Die Legionellen-Anklage
2015 verstarb in einem Burggräfler Altersheim eine Bewohnerin an der Legionärs-Krankheit. Nun hat die Staatsanwaltschaft gegen vier Ärzte und Pfleger Anklage wegen fahrlässiger Tötung erhoben. Erstmals.
Von Thomas Vikoler
Das Bakterium schlug im vergangenen Sommer in Italien gleich mehrmals zu: Im Mailänder Hinterland erkrankten im Juli 52 Bewohner, vier davon starben. Im September erkrankten in der Provinz Brescia an die 150 Personen an Lungenentzündungen. Alles ausgelöst von Legionella-Bakterien, den gefährlichen Erregern, die sich im Wasser besonders wohl fühlen.
Auch Südtirol gab es einen Legionellen-Fall mit Präzedenzfall-Charakter, jedenfalls in juristischer Hinsicht: Am 9. Februar 2015 verstarb in einem Altersheim im Burggrafenamt eine damals 93-jährige Bewohnerin. Die aus Bozen stammende Frau, die in Zimmer 305 der Pflegeanstalt untergebracht war, hatte sich zwischen 24. Februar und 2. Jänner 2015 eine Legionellen-Pneumonie zugezogen, die zu ihrem Tod führte. Die genaue Todesursache: Eine schwere Lungenentzündung, ausgelöst von einem Erreger namens „Legionella Pneumophila“.

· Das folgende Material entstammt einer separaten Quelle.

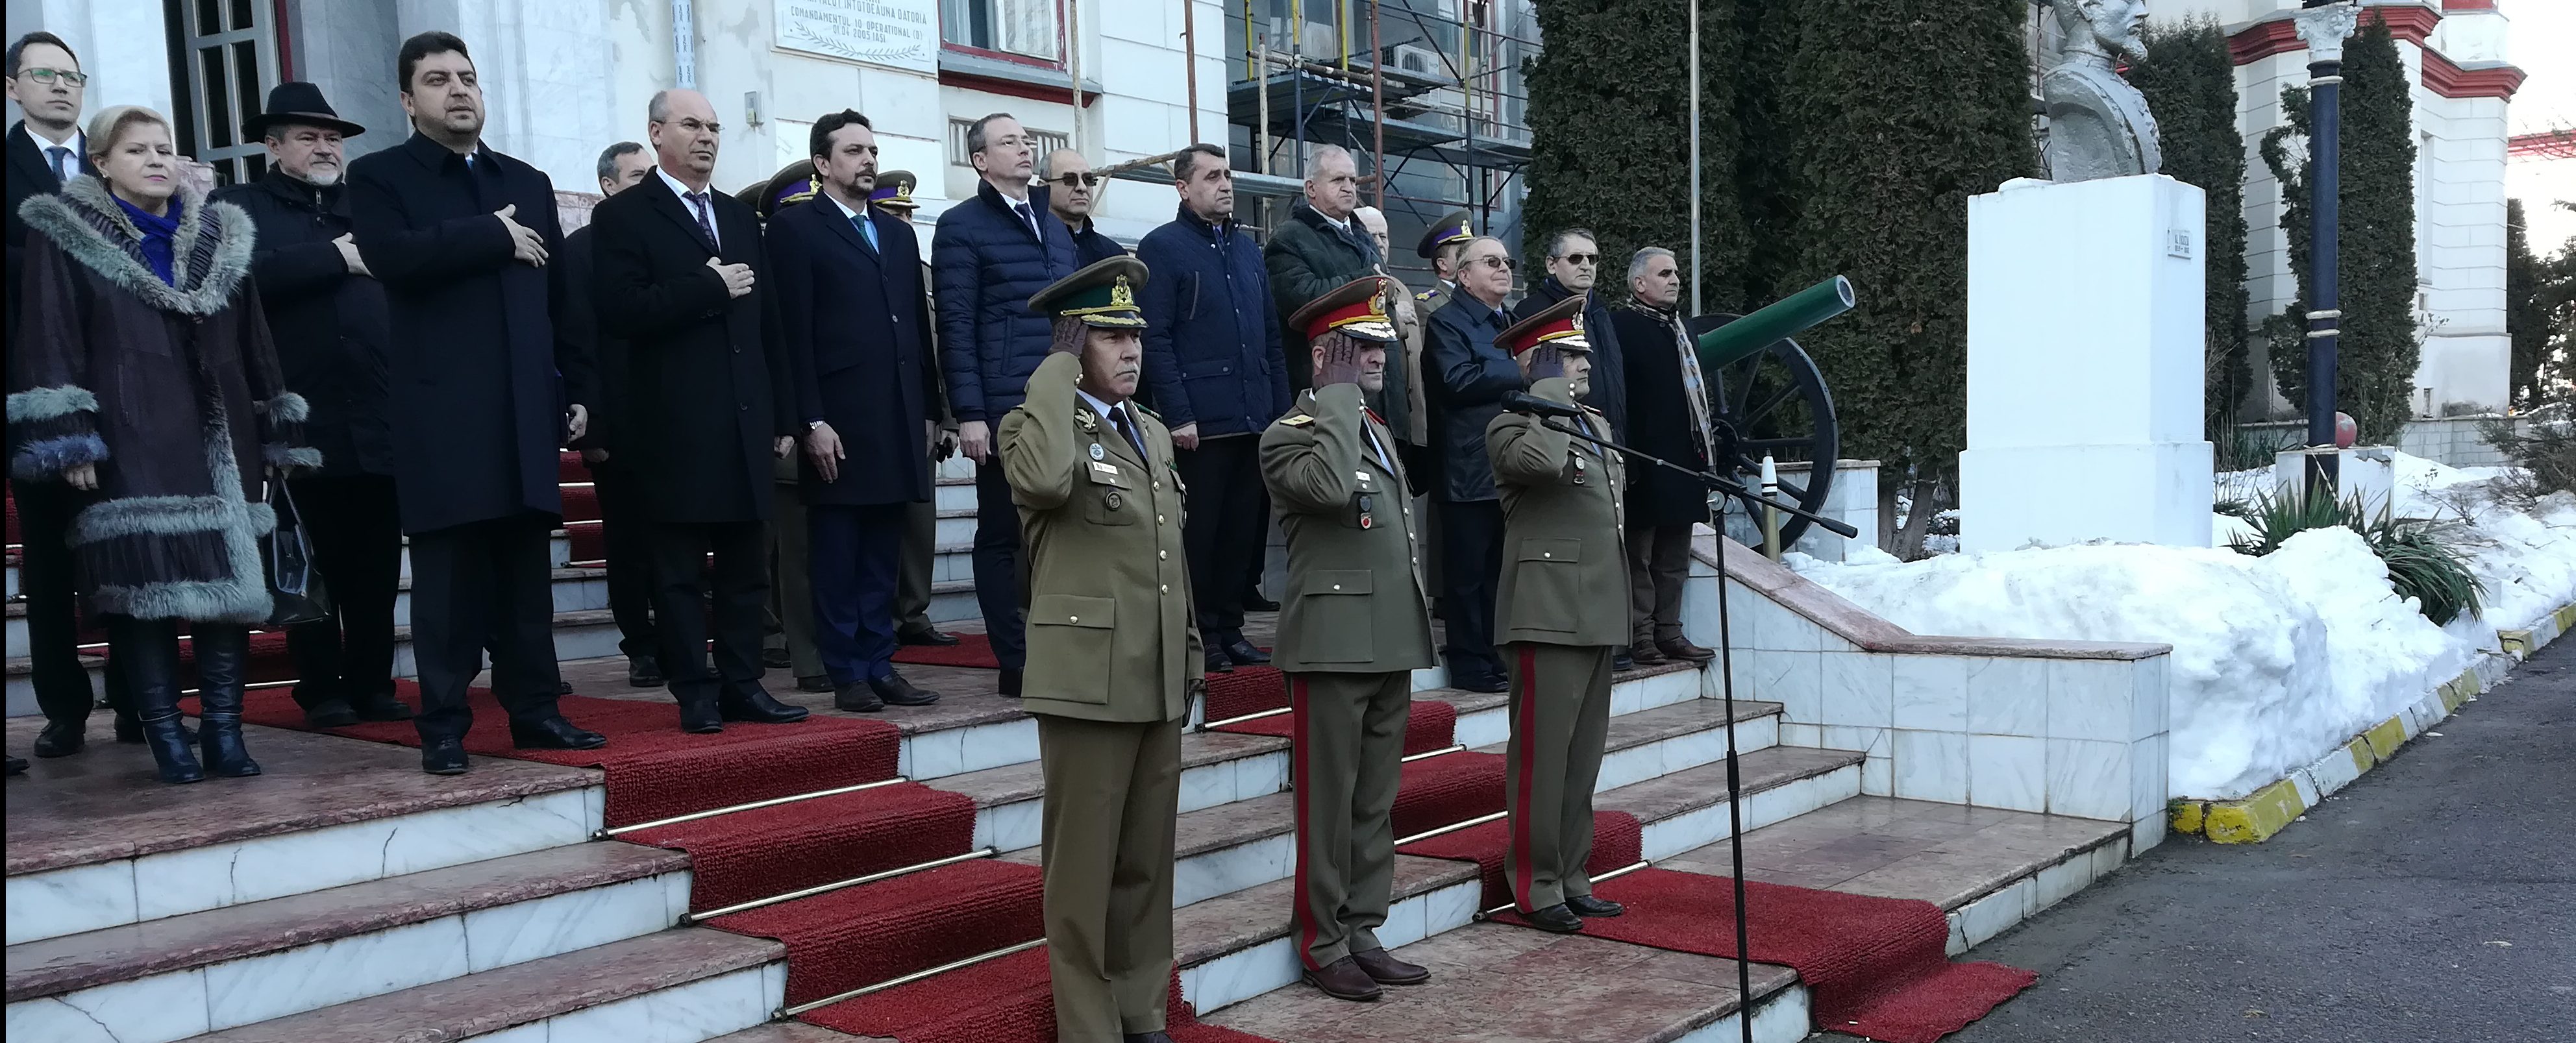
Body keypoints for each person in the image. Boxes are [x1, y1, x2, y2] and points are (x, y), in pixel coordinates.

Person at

So steht es in der Anklageschrift der Staatsanwaltschaft Bozen gegen insgesamt vier Personen: Zwei verantwortliche Ärztinnen des Altersheimes, in denen die 93-Jährige gewohnt hatte sowie zwei Pfleger bzw. Verwalter, die für die Legionella-Vorbeugung zuständig gewesen wären.
Erstmals werden in Südtirol Personen wegen eines Falles der sogenannten Legionärs-Krankheit strafrechtlich zur Verantwortung gezogen. Konkret wirft die Staatsanwaltschaft den vier Beschuldigten „Fahrlässigkeit aufgrund von Nachlässigkeit, Unvorsichtigkeit und Untüchtigkeit sowie bestimmter Fahrlässigkeit“ im Umgang mit der Legionellen-Gefahr in den beiden Pflegeeinrichtungen vor.

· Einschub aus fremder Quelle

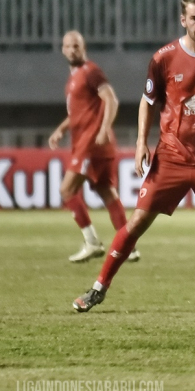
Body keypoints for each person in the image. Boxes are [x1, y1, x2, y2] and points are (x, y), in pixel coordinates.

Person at [72, 0, 195, 313]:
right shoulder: (164, 58)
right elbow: (148, 102)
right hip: (172, 156)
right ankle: (98, 288)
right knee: (138, 221)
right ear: (183, 20)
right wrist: (141, 142)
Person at [49, 31, 139, 264]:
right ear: (62, 50)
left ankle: (92, 242)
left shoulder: (90, 72)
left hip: (91, 143)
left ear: (84, 47)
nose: (72, 50)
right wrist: (61, 129)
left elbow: (111, 99)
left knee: (67, 190)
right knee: (106, 191)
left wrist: (103, 128)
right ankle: (129, 247)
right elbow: (79, 113)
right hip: (94, 143)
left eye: (76, 46)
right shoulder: (75, 78)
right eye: (68, 46)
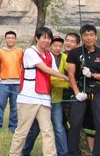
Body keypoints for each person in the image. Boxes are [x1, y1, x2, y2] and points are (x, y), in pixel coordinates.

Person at [8, 27, 69, 156]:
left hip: (44, 98)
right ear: (37, 38)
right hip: (28, 97)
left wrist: (70, 79)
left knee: (48, 131)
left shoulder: (49, 55)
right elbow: (45, 69)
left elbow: (54, 73)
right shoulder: (30, 52)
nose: (46, 41)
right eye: (44, 38)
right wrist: (65, 77)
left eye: (48, 38)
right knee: (22, 131)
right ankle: (14, 154)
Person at [67, 24, 100, 156]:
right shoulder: (75, 53)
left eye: (91, 35)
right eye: (85, 35)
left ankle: (97, 153)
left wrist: (92, 75)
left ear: (96, 37)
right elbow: (71, 74)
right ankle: (72, 153)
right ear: (81, 37)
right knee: (75, 124)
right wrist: (76, 93)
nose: (88, 38)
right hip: (81, 90)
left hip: (97, 90)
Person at [0, 30, 23, 133]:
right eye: (8, 38)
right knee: (0, 105)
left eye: (12, 38)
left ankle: (13, 127)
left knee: (15, 107)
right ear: (5, 39)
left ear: (15, 39)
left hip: (17, 82)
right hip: (4, 82)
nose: (10, 40)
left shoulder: (21, 51)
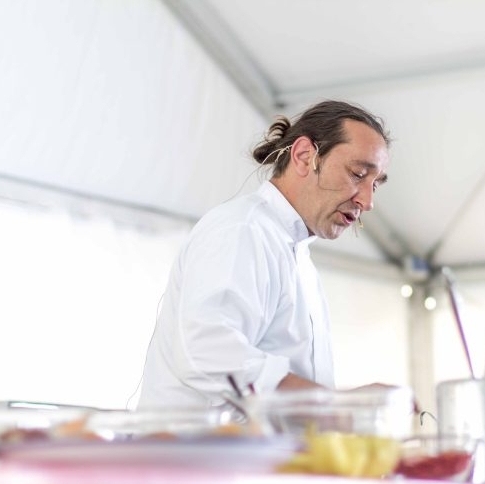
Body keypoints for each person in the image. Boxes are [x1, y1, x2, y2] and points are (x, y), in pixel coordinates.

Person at [137, 100, 391, 409]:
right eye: (357, 174)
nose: (367, 201)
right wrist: (333, 405)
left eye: (375, 184)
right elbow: (206, 352)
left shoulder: (295, 253)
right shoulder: (244, 230)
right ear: (304, 156)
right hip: (200, 455)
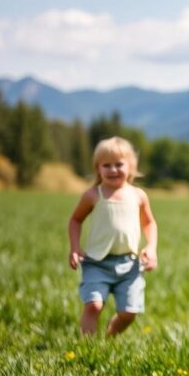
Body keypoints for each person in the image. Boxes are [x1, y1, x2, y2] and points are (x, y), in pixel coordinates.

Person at [68, 137, 158, 336]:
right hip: (97, 262)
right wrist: (74, 247)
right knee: (94, 305)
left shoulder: (138, 196)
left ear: (131, 167)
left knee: (129, 312)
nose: (113, 170)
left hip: (130, 264)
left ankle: (111, 335)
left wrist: (151, 247)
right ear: (97, 168)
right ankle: (86, 349)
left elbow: (149, 223)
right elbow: (75, 220)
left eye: (119, 164)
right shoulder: (93, 195)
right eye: (106, 165)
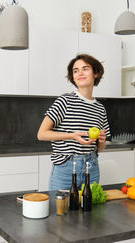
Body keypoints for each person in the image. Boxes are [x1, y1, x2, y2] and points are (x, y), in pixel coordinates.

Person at [37, 54, 111, 190]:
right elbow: (41, 134)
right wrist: (72, 135)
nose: (80, 73)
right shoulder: (64, 101)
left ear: (95, 73)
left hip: (92, 166)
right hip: (66, 167)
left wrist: (101, 140)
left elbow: (100, 148)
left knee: (89, 210)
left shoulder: (100, 108)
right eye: (75, 71)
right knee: (60, 210)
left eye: (85, 69)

Dazu gibt es mehrere staatliche und Landes-Vorschriften: Etwa die seit 2011 geltende Pflicht, einen Risikoplan zu erstellen. Im Altersheim, in dem die 93-Jährige verstarb, fehlte jegliche Bewertung der Legionella-Risiken, wofür nun der Verwalter der Einrichtung verantwortlich gemacht wird.

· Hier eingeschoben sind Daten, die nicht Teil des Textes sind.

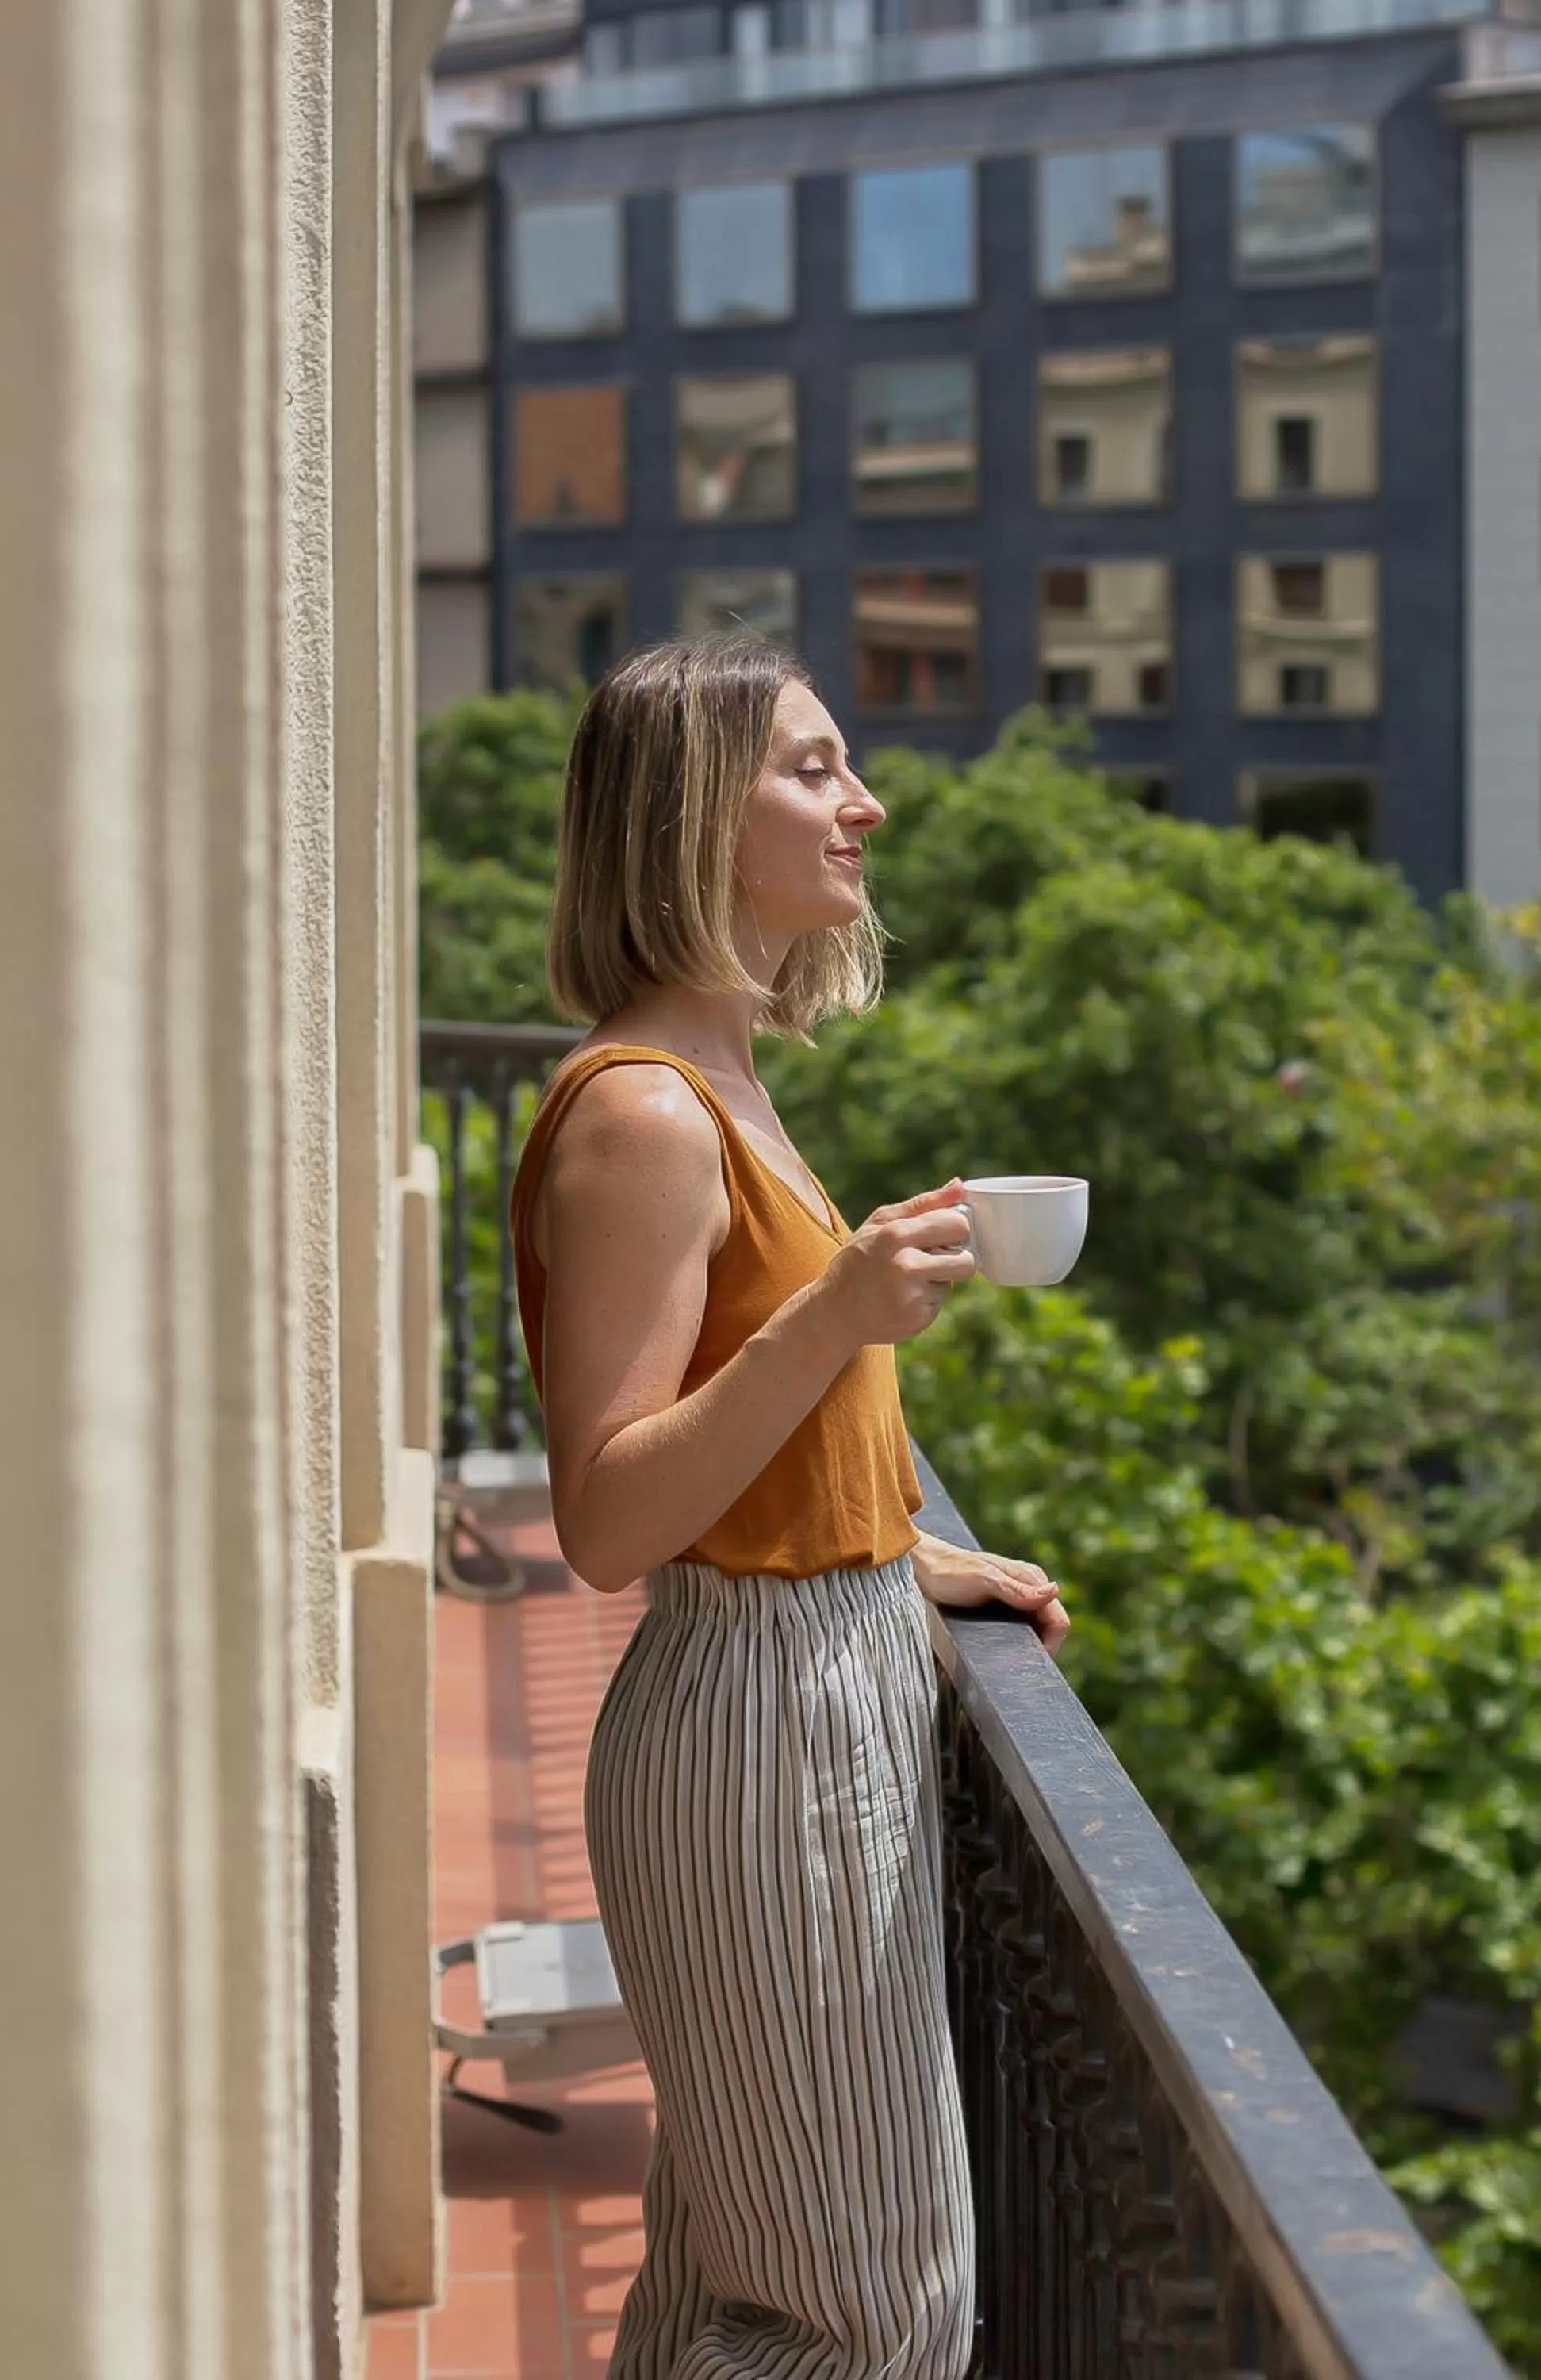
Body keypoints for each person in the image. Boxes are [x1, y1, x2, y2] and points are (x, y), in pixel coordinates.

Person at [508, 636, 1070, 2380]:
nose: (866, 802)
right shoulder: (646, 1118)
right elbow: (606, 1513)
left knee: (737, 2288)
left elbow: (745, 1456)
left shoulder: (723, 1088)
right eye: (814, 768)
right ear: (691, 811)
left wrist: (894, 1556)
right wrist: (840, 1308)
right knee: (858, 2317)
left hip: (811, 1679)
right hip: (754, 1724)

Den beiden ärztlichen Leiterinnen der Altersheime wirft die Staatsanwaltschaft Bozen hingegen vor, die entsprechenden Landes-Richtlinien missachtet zu haben: Sie hätten es zudem unterlassen, Maßnahmen gegen das Auftreten von Legionella-Bakterien mit den Verantwortlichen der Seniorenwohnheime abzusprechen und durchzuführen.
Die Carabinieri-Hygieneeinheit NAS hat den Fall im Auftrag der Staatsanwaltschaft untersucht und kam zum Schluss, dass im Burggräfler Altersheim praktisch keine Vorbeugemaßnahmen getroffen worden waren. Es gab auch keine Inanspruchnahme der Dienste des Hygiene-Amtes des Sanitätsbetriebs zwecks Überwachung der Legionellen-Situation.
Im Wassersystem des Altersheims fanden die Experten des Dienstes für Hygiene und öffentliche Gesundheit des Landes und die NAS nach dem Todesfall am 9. Februar 2015 jedenfalls dasselbe Bakterium – „Legionella Pneumophila“ -, an dem die Bewohnerin gestorben war.
Bezeichnenderweise war die Ermittlung der Staatsanwaltschaft nicht von einer Anzeige der Angehörigen der Verstorbenen angestoßen worden, sondern von einer Anzeige der Carabinieri-Sondereinheit.
Kommende Woche findet am Landesgericht die Vorverhandlung zu diesem auch juristisch hochinteressanten Fall statt. Die Verteidiger der vier Beschuldigten werden auf Einstellung des Verfahrens plädieren, indem sie einen kausalen Zusammenhang zwischen dem Ableben der 93-Jährigen und dem Verhalten der Verantwortlichen des Altersheims bestreiten.
Bisher gibt es in Italien keinen rechtskräftigen Schuldspruch wegen fahrlässiger Tötung in Zusammenhang mit einem Fall von Legionärs-Krankheit.